O sítio ganhou nome, a placa “Monte” indicava o início. Perguntou por Rita, mas ninguém sabia dela. A Casa do Monte. Embrenhou-se pelos caminhos estreitos, metade cobertos por espinhos. Lá estava ela, no cimo do Monte, envolta pelo muro verde. O portão aberto mostrava-lhe um jardim cuidado, rosas a florir nos canteiros redondos. A fonte a brotar água. Deparou-se com um pequeno pomar, encaminhou-se pelo caminho entre as árvores. Umas estranhas pedras amontoadas chamaram-lhe a atenção. Uma pequena lápide. “Doce botão de rosa, descansa em paz” Olha em seu redor. O pomar que vira carregado de fruta, parecia abandonado há séculos.

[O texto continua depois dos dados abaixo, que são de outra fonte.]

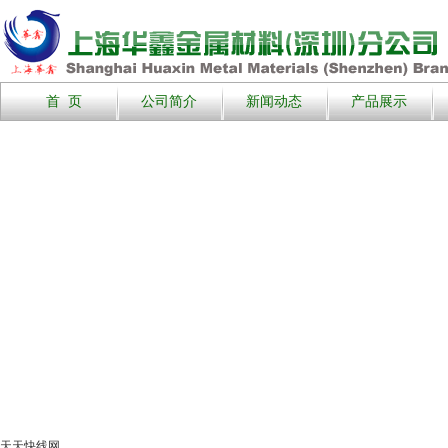
首 页
公司简介
新闻动态
产品展示
天天快线网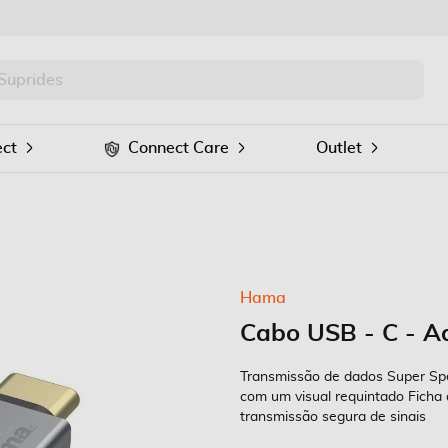
PRO
Procurar
ct
Connect Care
Outlet
Hama
Cabo USB - C - A
Transmissão de dados Super Spe
com um visual requintado Ficha
transmissão segura de sinais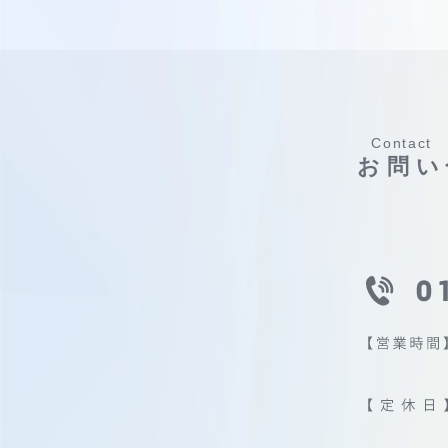
Contact
お問い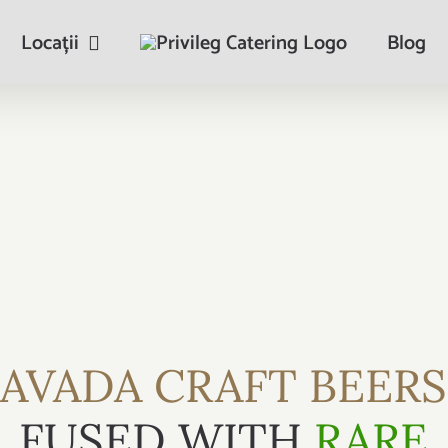
Locații
Blog
AVADA CRAFT BEERS
FUSED WITH
RARE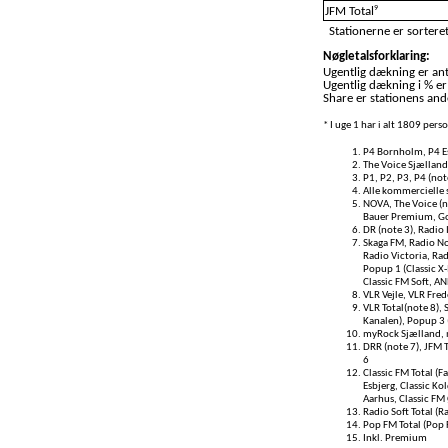
9
JFM Total
Stationerne er sorteret
Nøgletalsforklaring:
Ugentlig dækning er anta
Ugentlig dækning i % er
Share er stationens ande
* I uge 1 har i alt 1809 per
P4 Bornholm, P4 Es
The Voice Sjælland
P1, P2, P3, P4 (not
Alle kommercielle s
NOVA, The Voice (no
Bauer Premium, Go!
DR (note 3), Radio I
Skaga FM, Radio No
Radio Victoria, Rad
Popup 1 (Classic X-
Classic FM Soft, A
VLR Vejle, VLR Fred
VLR Total(note 8), 
Kanalen), Popup 3 (
myRock Sjælland, 
DRR (note 7), JFM T
6
Classic FM Total (Fa
Esbjerg, Classic Ko
Aarhus, Classic FM 
Radio Soft Total (R
Pop FM Total (Pop
Inkl. Premium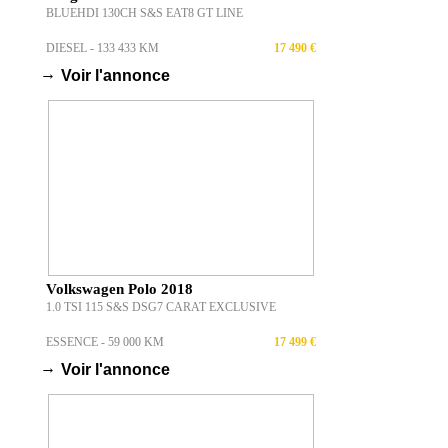
BLUEHDI 130CH S&S EAT8 GT LINE
DIESEL - 133 433 KM
17 490 €
→
Voir l'annonce
Volkswagen Polo 2018
1.0 TSI 115 S&S DSG7 CARAT EXCLUSIVE
ESSENCE - 59 000 KM
17 499 €
→
Voir l'annonce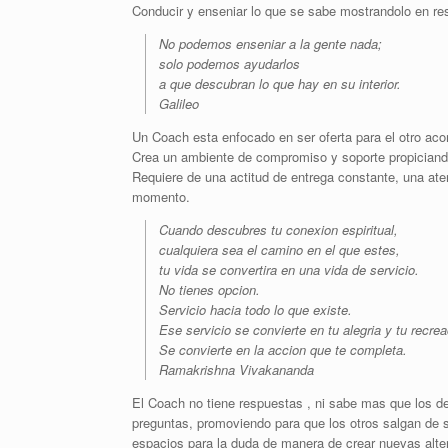
Conducir y enseniar lo que se sabe mostrandolo en res
No podemos enseniar a la gente nada;
solo podemos ayudarlos
a que descubran lo que hay en su interior.
Galileo
Un Coach esta enfocado en ser oferta para el otro aco
Crea un ambiente de compromiso y soporte propiciando
Requiere de una actitud de entrega constante, una aten
momento.
Cuando descubres tu conexion espiritual,
cualquiera sea el camino en el que estes,
tu vida se convertira en una vida de servicio.
No tienes opcion.
Servicio hacia todo lo que existe.
Ese servicio se convierte en tu alegria y tu recrea
Se convierte en la accion que te completa.
Ramakrishna Vivakananda
El Coach no tiene respuestas , ni sabe mas que los 
preguntas, promoviendo para que los otros salgan de
espacios para la duda de manera de crear nuevas alter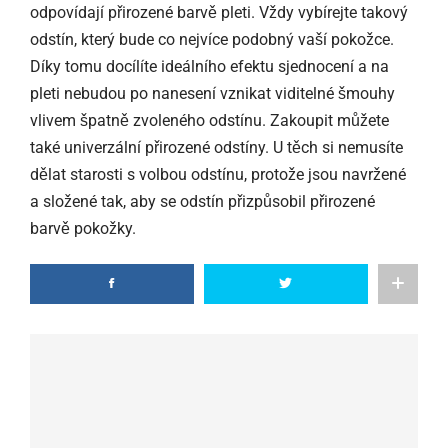
odpovídají přirozené barvě pleti. Vždy vybírejte takový
odstín, který bude co nejvíce podobný vaší pokožce.
Díky tomu docílíte ideálního efektu sjednocení a na
pleti nebudou po nanesení vznikat viditelné šmouhy
vlivem špatně zvoleného odstínu. Zakoupit můžete
také univerzální přirozené odstíny. U těch si nemusíte
dělat starosti s volbou odstínu, protože jsou navržené
a složené tak, aby se odstín přizpůsobil přirozené
barvě pokožky.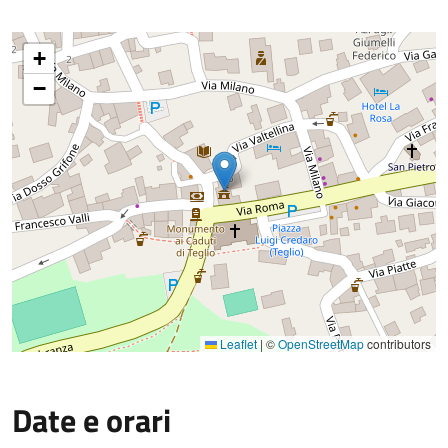
+
−
Leaflet
|
©
OpenStreetMap
contributors
Date e orari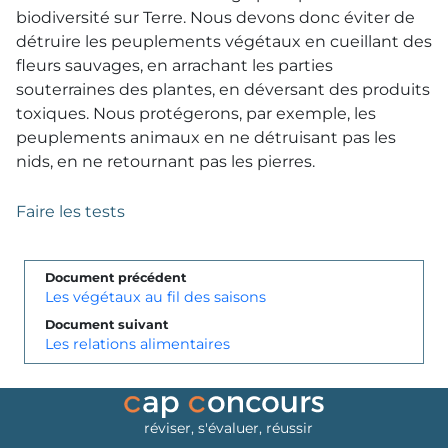
biodiversité sur Terre. Nous devons donc éviter de
détruire les peuplements végétaux en cueillant des
fleurs sauvages, en arrachant les parties
souterraines des plantes, en déversant des produits
toxiques. Nous protégerons, par exemple, les
peuplements animaux en ne détruisant pas les
nids, en ne retournant pas les pierres.
Faire les tests
Document précédent
Les végétaux au fil des saisons
Document suivant
Les relations alimentaires
réviser, s'évaluer, réussir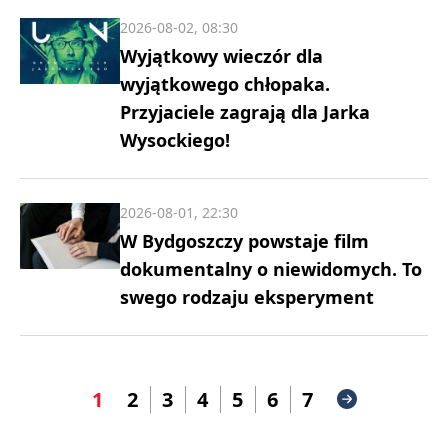
2026-08-02, 08:30
Wyjątkowy wieczór dla
wyjątkowego chłopaka.
Przyjaciele zagrają dla Jarka
Wysockiego!
2026-08-01, 22:30
W Bydgoszczy powstaje film
dokumentalny o niewidomych. To
swego rodzaju eksperyment
1
2
3
4
5
6
7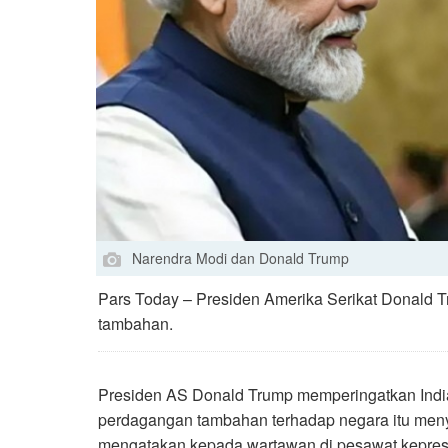
Narendra Modi dan Donald Trump
Pars Today – Presiden Amerika Serikat Donald 
tambahan.
Presiden AS Donald Trump memperingatkan Indi
perdagangan tambahan terhadap negara itu men
mengatakan kepada wartawan di pesawat kepres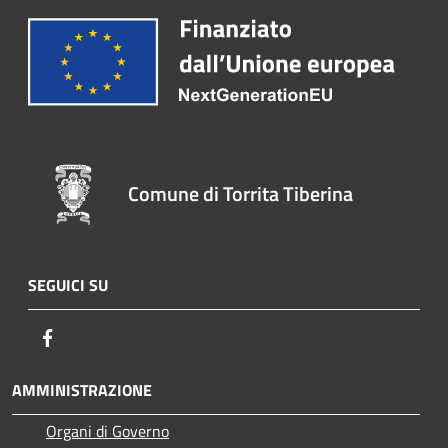
Comune di Torrita Tiberina
SEGUICI SU
Facebook
AMMINISTRAZIONE
Organi di Governo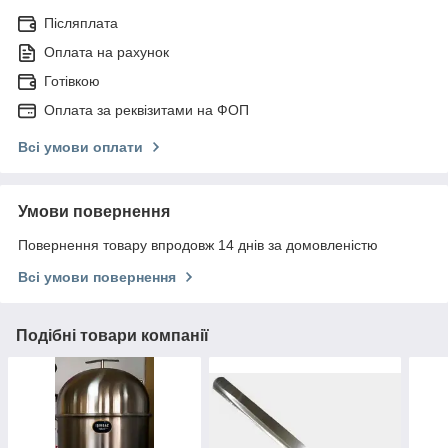
Післяплата
Оплата на рахунок
Готівкою
Оплата за реквізитами на ФОП
Всі умови оплати
Умови повернення
Повернення товару впродовж 14 днів за домовленістю
Всі умови повернення
Подібні товари компанії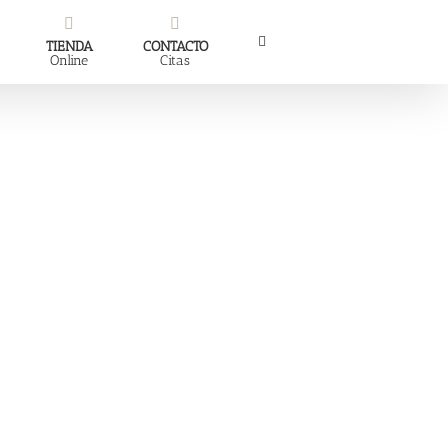
TIENDA
CONTACTO
Online
Citas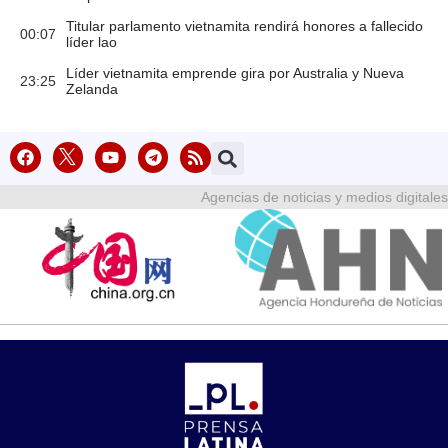
Titular parlamento vietnamita rendirá honores a fallecido
00:07
líder lao
Líder vietnamita emprende gira por Australia y Nueva
23:25
Zelanda
Agencias de noticias y medios digitales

A lápide continuava lá, rachada pela raiz da árvore, uma foto gasta que mostrava o jovem rosto de Rita. Madalena de passos rápidos passou a fonte seca já a correr, as roseiras tinham-se apoderado do caminho. O baloiço enferrujado rangia ao ritmo do vento. Ao chegar ao portão, não conseguiu evitar olhar para trás. Uma menina sorridente acena para ela.